How might a printed catalog become something more than a boilerplate product list that wastes paper and takes up space? How might it serve a design-driven company and their clients in ways that the web cannot? How could it become a keepsake that resonates with landscape architects? How could a company in the midst of great change use such a piece to show their continuity with the past and plans for the future without alienating or confusing existing customers?
When Anova commissioned me to conceive and design a new printed catalog, these questions were our point of entry. The company had recently undergone a complete rebrand and repositioning; they even had a new name. Since 1970, their reputation had been built on high quality, comfortable outdoor furnishings and excellent customer service. Those attributes weren’t going anywhere, but they had begun to pour their energy into growing as design leaders and strategic partners for landscape architects and property developers. The catalog was their most important printed marketing tool, and we had an opportunity to show Anova’s amplified commitment to design while also assuring customers that the company they knew and trusted was changing for the better.
Sometimes the best way to invite a reader to open the front cover is by leaving things out, or as industrial designer Dieter Rams says, by using “as little design as possible.” So what did we do? We proposed a cover for a product portfolio that had no products on it. Abundant white space, spartan typography, and a mix of glossy and velvet textures invite the reader to see what’s inside. A subtle pattern of clear varnished dots hint at steel patterns in Anova’s benches and tables. To my surprise, the CEO said yes – though it took a little gentle persuasion.
Product and narrative
It was evident that attractive layouts and photos of tables, benches, chairs, and the like would only take us so far. Those products have no story to tell in an of themselves. After a while, people get bored and the catalog is tossed away. In order to increase the likelihood of a sales conversation actually taking place, an additional layer of meaning was necessary. We needed a human element that would break up the product content and reinforce Anova’s new design-led philosophy.
I interviewed accomplished designers and creative leaders, asking them to talk about a product they love and why they love it. With the help of expert writer Penny Benda, we transformed these interviews into single-page essays that are scattered throughout the book. The final essay was a candid conversation with Anova CEO Eric Gilbert.
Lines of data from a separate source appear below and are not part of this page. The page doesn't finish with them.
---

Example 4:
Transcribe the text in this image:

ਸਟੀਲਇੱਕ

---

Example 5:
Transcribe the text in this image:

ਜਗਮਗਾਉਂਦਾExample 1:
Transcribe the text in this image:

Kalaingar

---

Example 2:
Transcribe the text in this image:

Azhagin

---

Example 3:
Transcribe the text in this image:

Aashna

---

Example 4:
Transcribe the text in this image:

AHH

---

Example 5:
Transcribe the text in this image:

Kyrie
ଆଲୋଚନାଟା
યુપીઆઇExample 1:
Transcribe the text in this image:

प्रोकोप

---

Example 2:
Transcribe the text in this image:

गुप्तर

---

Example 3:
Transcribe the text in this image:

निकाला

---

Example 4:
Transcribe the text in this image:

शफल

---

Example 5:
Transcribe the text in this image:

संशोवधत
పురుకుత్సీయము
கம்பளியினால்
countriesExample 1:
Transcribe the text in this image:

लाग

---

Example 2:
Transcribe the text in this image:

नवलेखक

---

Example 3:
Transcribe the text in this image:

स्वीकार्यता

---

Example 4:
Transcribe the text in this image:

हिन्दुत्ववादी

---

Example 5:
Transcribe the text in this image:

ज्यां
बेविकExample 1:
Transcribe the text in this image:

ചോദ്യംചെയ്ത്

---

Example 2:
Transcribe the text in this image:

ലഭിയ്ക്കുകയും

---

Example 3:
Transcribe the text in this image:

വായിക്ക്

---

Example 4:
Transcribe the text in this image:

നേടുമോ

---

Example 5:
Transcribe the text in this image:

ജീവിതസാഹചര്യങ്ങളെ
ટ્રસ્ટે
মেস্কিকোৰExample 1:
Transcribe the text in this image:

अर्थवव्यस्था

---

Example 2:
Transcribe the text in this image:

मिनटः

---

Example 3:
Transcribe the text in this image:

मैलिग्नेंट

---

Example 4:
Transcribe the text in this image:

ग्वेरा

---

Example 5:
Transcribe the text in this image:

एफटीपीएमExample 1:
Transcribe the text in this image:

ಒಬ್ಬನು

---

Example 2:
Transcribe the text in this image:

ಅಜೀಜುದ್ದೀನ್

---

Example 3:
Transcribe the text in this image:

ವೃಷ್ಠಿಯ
During the rebranding process, Anova had identified five brand pillars that would drive every decision in their business: beauty, comfort, quality, responsiveness, and integrity. I told them that these five values were their x-factor, or rather their 5x factor. That concept was tied into the designer interviews; they could talk about any commercial product as long as it embodied all five values. Before each essay, we unpacked one of Anova’s five x-factors. This allowed us to reinforce their values throughout the book in a way that wasn’t overwhelming or annoying. And with the help and guidance of Anova’s creative team, we commissioned new photography of workers in one of Anova’s two Midwestern production facilities. These images of steel, sparks, and cardboard balance the more staged product photography.
To differentiate types of content and enhance the tactile qualities of the book, we paired contrasting paper stocks. Products jump off the page thanks to smooth glossy paper, and everything else is made perfectly legible by a lightly textured uncoated stock.
Designed for longevity
Rather than printing hundreds of thousands of brochures on crappy paper, we printed far fewer with nicer, more memorable materials. Instead of showing every single product and churning out a new catalog every year or every quarter, we designed this portfolio to last for two years, and to focus on highlights and bestsellers from each collection. We simply prompt readers to visit the website for more.
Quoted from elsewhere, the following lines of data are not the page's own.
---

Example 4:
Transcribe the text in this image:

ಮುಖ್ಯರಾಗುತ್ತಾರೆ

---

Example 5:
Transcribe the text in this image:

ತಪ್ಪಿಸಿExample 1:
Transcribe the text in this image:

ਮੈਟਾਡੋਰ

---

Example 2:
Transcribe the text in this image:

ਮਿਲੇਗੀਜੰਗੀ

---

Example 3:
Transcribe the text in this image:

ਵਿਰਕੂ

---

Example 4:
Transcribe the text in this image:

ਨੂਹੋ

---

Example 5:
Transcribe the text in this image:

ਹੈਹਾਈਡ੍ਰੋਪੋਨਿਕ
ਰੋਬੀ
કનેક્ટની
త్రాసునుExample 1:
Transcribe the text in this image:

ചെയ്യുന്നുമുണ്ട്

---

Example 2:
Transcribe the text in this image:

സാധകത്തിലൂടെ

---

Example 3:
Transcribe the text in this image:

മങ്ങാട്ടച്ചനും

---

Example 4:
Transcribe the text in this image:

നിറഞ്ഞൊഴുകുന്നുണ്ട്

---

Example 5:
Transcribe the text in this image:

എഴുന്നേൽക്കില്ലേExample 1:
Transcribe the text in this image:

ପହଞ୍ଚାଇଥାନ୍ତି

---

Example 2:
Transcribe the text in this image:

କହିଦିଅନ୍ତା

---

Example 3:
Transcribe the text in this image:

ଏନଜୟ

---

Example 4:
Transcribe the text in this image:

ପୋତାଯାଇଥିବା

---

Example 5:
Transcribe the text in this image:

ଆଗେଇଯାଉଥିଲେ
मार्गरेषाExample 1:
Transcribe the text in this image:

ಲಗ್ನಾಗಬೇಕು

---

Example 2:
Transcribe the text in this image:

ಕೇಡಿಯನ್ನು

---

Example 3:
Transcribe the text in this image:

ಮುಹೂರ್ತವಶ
In order to create the most value within Anova’s budget, I designed layouts for six product collections ranging from small to large. These served as templates that Anova’s in-house design team used to flesh out the remaining 23 collections. Since this portfolio was introduced in 2012, Anova’s designers have used the same format for the main catalog as well as new product supplements.
This catalog has been very well received by landscape architects, and has proven instrumental in demonstrating Anova’s commitment to making furnishings that are designed for people and built for life.
Finally, this work would not have been possible without design support from Jason Tasso. This case study is also dedicated with gratitude to Eric Gilbert, Katherine Wilson, and Jared Stinehagen – some of the best clients a designer could ever wish for.